Because Jupiter is roughly 20 times the mass of Neptune, the fact that V1298 Tau b is the width of the former with the mass of the latter means that this exoplanet is incredibly “puffed out,” as astronomers currently see it.
“V1298 Tau b is one of the lowest density planets we have discovered thus far. Its density of 0.1 grams per cubic centimeter can be compared to cotton candy,” Barat added.
Decoding the shrinking atmosphere of V1298 Tau b
Using its transits, the team performed an atmospheric investigation of V1298 Tau b and discovered a large and clear atmosphere extending out for around 621 miles (1,000 kilometers). This is much wider than the atmospheres of solar system bodies like Saturn’s largest moon Titan, which have atmospheres that extend out from their main body by between 31 miles and 62 miles (50 to 100 kilometers).

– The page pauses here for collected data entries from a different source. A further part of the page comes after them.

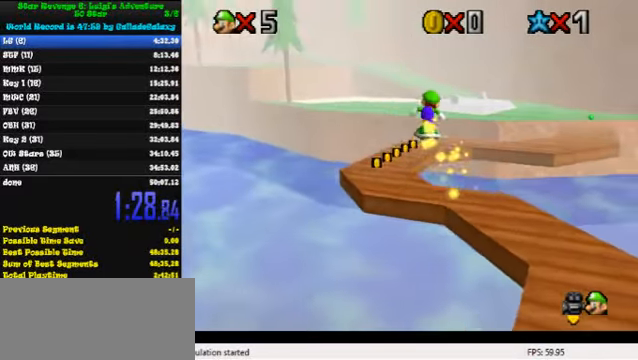
Gameplay with keyboard; each line is a JSON object with the keys held at the frame after it. "events" lists presses ("down") and releases ("up") of "a", "c", "ctrl", "d", "down", "left", "return", "right", "s", "shift", "up", "w", "x" and "y" between this image and that frame as [ms after this image, input, new state], when the widget could be followed in between. No other keys are recorded. Mouse input is not recorded.
{"keys": ["up"], "events": [[33, "left", "down"], [233, "a", "up"], [267, "shift", "up"], [433, "left", "up"]]}
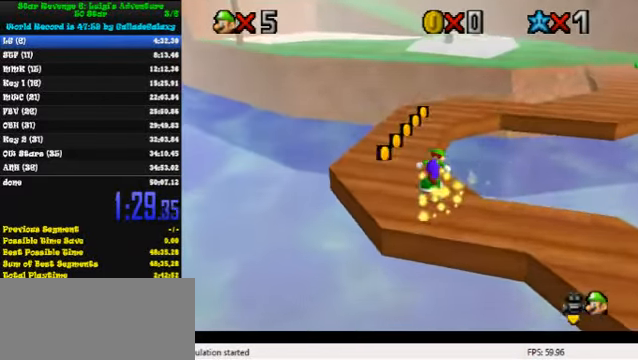
{"keys": ["up"], "events": [[267, "left", "down"], [300, "left", "up"]]}
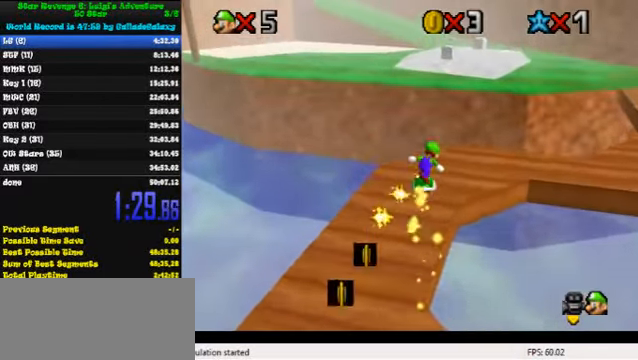
{"keys": ["shift", "up"], "events": [[67, "right", "down"], [133, "right", "up"], [133, "shift", "down"]]}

V1298 Tau b is just around 16 million miles from its highly active, hot young T Tauri parent star, meaning that it completes an orbit in just 24 Earth days. As a result of this proximity, the planet is also being bombarded with high doses of ultraviolet and X-ray radiation from its star, which is stripping its atmosphere.

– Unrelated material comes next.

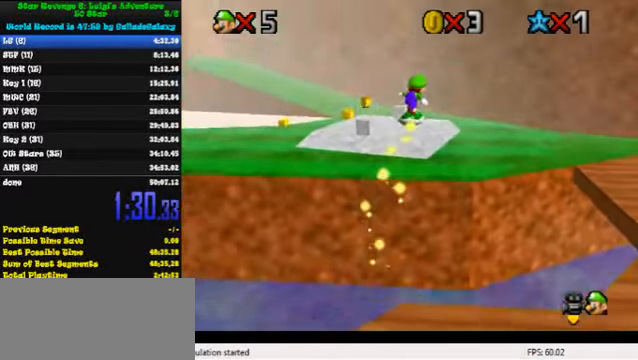
{"keys": ["up"], "events": [[167, "d", "down"], [300, "d", "up"], [367, "d", "down"], [467, "shift", "up"], [500, "d", "up"]]}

Additionally, the team found the interior of this planet to be very hot, though it is expected to cool down as it matures, which is also adding in the loss of atmosphere.
“A combination of these processes is likely to drive significant mass loss and contraction for this planet,” Barat said. “A comparison between the nature and composition of V1298 Tau b with mature sub-Neptunes highlights significant differences. Therefore, it is possible that in due course of its evolution, the atmospheric composition and chemistry of V1298 Tau b might also change.”
As a result, V1298 Tau b tells astronomers that when Neptunes and sub-Neptunes first born in a cloud of gas and dust surrounding a young star called a “protoplanetary disk,” they are in a state that doesn’t resemble how they appear at mature ages. The research also suggests Neptune and sub-Neptune-class planets may shift positions in their planetary systems.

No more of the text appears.